(Collected data)
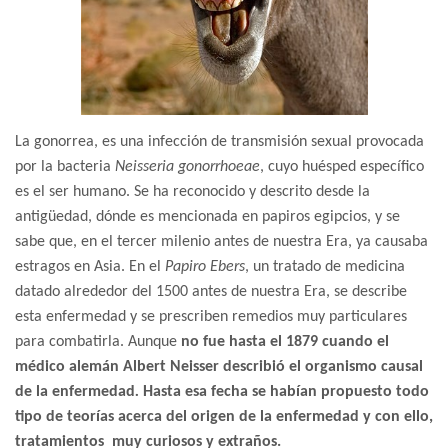
La gonorrea, es una infección de transmisión sexual provocada
por la bacteria
Neisseria gonorrhoeae
, cuyo huésped específico
es el ser humano. Se ha reconocido y descrito desde la
antigüedad, dónde es mencionada en papiros egipcios, y se
sabe que, en el tercer milenio antes de nuestra Era, ya causaba
estragos en Asia. En el
Papiro Ebers
, un tratado de medicina
datado alrededor del 1500 antes de nuestra Era, se describe
esta enfermedad y se prescriben remedios muy particulares
para combatirla. Aunque
no fue hasta el 1879 cuando el
médico alemán Albert Neisser describió el organismo causal
de la enfermedad
.
Hasta esa fecha se habían propuesto todo
tipo de teorías acerca del origen de la enfermedad y con ello,
tratamientos muy curiosos y extraños.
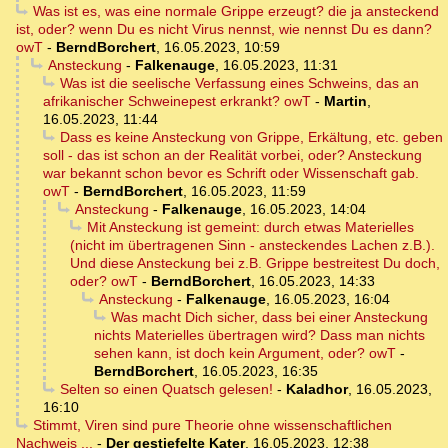
Was ist es, was eine normale Grippe erzeugt? die ja ansteckend
ist, oder? wenn Du es nicht Virus nennst, wie nennst Du es dann?
owT
-
BerndBorchert
,
16.05.2023, 10:59
Ansteckung
-
Falkenauge
,
16.05.2023, 11:31
Was ist die seelische Verfassung eines Schweins, das an
afrikanischer Schweinepest erkrankt? owT
-
Martin
,
16.05.2023, 11:44
Dass es keine Ansteckung von Grippe, Erkältung, etc. geben
soll - das ist schon an der Realität vorbei, oder? Ansteckung
war bekannt schon bevor es Schrift oder Wissenschaft gab.
owT
-
BerndBorchert
,
16.05.2023, 11:59
Ansteckung
-
Falkenauge
,
16.05.2023, 14:04
Mit Ansteckung ist gemeint: durch etwas Materielles
(nicht im übertragenen Sinn - ansteckendes Lachen z.B.).
Und diese Ansteckung bei z.B. Grippe bestreitest Du doch,
oder? owT
-
BerndBorchert
,
16.05.2023, 14:33
Ansteckung
-
Falkenauge
,
16.05.2023, 16:04
Was macht Dich sicher, dass bei einer Ansteckung
nichts Materielles übertragen wird? Dass man nichts
sehen kann, ist doch kein Argument, oder? owT
-
BerndBorchert
,
16.05.2023, 16:35
Selten so einen Quatsch gelesen!
-
Kaladhor
,
16.05.2023,
16:10
Stimmt, Viren sind pure Theorie ohne wissenschaftlichen
Nachweis ...
-
Der gestiefelte Kater
,
16.05.2023, 12:38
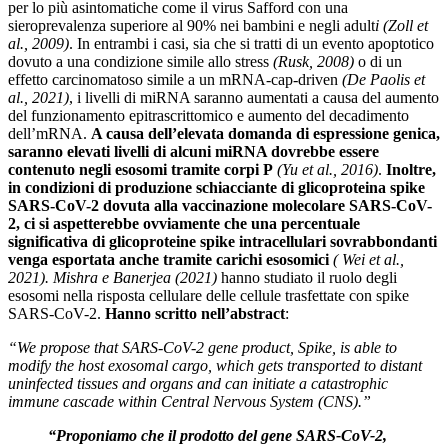
per lo più asintomatiche come il virus Safford con una
sieroprevalenza superiore al 90% nei bambini e negli adult
i (Zoll et
al., 2009)
. In entrambi i casi, sia che si tratti di un evento apoptotico
dovuto a una condizione simile allo stress
(Rusk, 2008)
o di un
effetto carcinomatoso simile a un mRNA-cap-driven
(De Paolis et
al., 2021)
, i livelli di miRNA saranno aumentati a causa del aumento
del funzionamento epitrascrittomico e aumento del decadimento
dell’mRNA.
A causa dell’elevata domanda di espressione genica,
saranno elevati livelli di alcuni miRNA dovrebbe essere
contenuto negli esosomi tramite corpi P
(Yu et al., 2016)
.
Inoltre,
in condizioni di produzione schiacciante di glicoproteina spike
SARS-CoV-2 dovuta alla vaccinazione molecolare SARS-CoV-
2, ci si aspetterebbe ovviamente che una percentuale
significativa di glicoproteine ​​spike intracellulari sovrabbondanti
venga esportata anche tramite carichi esosomici
( Wei et al.,
2021).
Mishra e Banerjea (2021)
hanno studiato il ruolo degli
esosomi nella risposta cellulare delle cellule trasfettate con spike
SARS-CoV-2.
Hanno scritto nell’abstract
:
“We propose that SARS-CoV-2 gene product, Spike, is able to
modify the host exosomal cargo, which gets transported to distant
uninfected tissues and organs and can initiate a catastrophic
immune cascade within Central Nervous System (CNS).”
“Proponiamo che il prodotto del gene SARS-CoV-2,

# INSTRUCTIONS FOR THE TASK:
After locating the line holding "ist, oder? wenn" above, output exactly that line and every line after it through the line holding "(nicht im übertragenen". Include nothing else.

# TASK RESPONSE:
ist, oder? wenn Du es nicht Virus nennst, wie nennst Du es dann?
owT
-
BerndBorchert
,
16.05.2023, 10:59
Ansteckung
-
Falkenauge
,
16.05.2023, 11:31
Was ist die seelische Verfassung eines Schweins, das an
afrikanischer Schweinepest erkrankt? owT
-
Martin
,
16.05.2023, 11:44
Dass es keine Ansteckung von Grippe, Erkältung, etc. geben
soll - das ist schon an der Realität vorbei, oder? Ansteckung
war bekannt schon bevor es Schrift oder Wissenschaft gab.
owT
-
BerndBorchert
,
16.05.2023, 11:59
Ansteckung
-
Falkenauge
,
16.05.2023, 14:04
Mit Ansteckung ist gemeint: durch etwas Materielles
(nicht im übertragenen Sinn - ansteckendes Lachen z.B.).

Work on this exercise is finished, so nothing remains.